Objective
We aimed to develop accurate and user‐friendly genetic assays to identify the inherited neutrophil antigen‐2 (HNA‐2) deficiency in humans.
Background
HNA‐2 is one of the most important neutrophil antigens implicated in a number of human disorders. HNA‐2 deficiency or HNA‐2 null is a common phenotype observed in 3%–5% Americans. HNA‐2 null individuals are at risk to produce isoantibodies (or alloantibodies) that play important roles in transfusion‐related acute lung injury, immune neutropenia, and bone marrow graft failure. We previously demonstrated that the CD177 coding SNP 787A > T (c.787A > T) is the most important genetic determinant for HNA‐2 deficiency. However, reliable genetic assays are not available for routine clinical laboratory application up to now.
Study Design and Methods
A novel polymerase chain reaction (PCR) strategy was used to determine genotypes of the CD177 SNP c.787A > T. In the simplified PCR assay, all allele specific primers and internal control primers were included in the same reaction, which ensures reliability of the assay.
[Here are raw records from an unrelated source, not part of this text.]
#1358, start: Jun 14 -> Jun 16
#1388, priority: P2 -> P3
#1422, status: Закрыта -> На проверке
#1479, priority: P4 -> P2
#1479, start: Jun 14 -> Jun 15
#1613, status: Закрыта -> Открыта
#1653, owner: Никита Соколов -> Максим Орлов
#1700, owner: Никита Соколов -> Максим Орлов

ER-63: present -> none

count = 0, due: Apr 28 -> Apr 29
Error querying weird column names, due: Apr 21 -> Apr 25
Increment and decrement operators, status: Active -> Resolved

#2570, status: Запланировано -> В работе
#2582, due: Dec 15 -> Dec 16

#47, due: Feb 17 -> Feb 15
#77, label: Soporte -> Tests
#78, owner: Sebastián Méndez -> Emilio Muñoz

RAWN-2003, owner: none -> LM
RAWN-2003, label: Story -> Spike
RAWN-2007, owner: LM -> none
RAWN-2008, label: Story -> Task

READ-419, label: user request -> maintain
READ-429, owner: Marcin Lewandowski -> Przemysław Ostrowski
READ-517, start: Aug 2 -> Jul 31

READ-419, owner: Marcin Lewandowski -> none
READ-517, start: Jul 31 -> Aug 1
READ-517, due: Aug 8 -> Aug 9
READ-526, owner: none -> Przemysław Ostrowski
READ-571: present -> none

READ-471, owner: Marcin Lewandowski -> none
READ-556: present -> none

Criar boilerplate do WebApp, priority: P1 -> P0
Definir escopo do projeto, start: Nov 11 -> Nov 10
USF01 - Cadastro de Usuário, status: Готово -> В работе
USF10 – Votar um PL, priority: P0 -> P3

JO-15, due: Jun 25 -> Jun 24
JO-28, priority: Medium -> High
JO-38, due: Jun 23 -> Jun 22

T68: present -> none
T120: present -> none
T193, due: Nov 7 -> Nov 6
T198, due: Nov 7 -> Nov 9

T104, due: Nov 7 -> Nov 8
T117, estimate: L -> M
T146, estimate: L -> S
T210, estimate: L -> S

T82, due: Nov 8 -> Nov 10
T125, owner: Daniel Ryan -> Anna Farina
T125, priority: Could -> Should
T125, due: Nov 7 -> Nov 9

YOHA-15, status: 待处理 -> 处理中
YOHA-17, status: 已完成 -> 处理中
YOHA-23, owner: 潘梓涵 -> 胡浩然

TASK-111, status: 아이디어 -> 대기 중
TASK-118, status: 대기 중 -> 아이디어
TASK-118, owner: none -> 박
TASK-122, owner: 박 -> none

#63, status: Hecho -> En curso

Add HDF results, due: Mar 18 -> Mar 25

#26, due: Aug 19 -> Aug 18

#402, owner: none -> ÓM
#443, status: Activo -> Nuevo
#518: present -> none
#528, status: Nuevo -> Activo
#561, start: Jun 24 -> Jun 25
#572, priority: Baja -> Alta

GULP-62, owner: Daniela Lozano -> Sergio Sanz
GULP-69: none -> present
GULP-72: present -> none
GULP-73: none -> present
In addition, a novel high‐throughput nested TaqMan assay was developed to determine genotypes of c.787A > T for large population genetic analysis of HNA‐2 deficiency.
Results
CD177 SNP c787A > T genotypes of 396 subjects were 100% concordant among the single PCR reaction method, the nested TaqMan assay, and Sanger Sequencing analysis. Out of 396 subjects, all 18 donors with the CD177 STP homozygous genotype were HNA‐2 null.
Conclusion
The novel PCR‐based genotyping assay is accurate to identify HNA‐2 deficient individuals and is suitable for clinical laboratories. In addition, the innovative high‐throughput nested TaqMan assay will be useful for large‐scale population screens and genetic studies of HNA‐2 deficiency.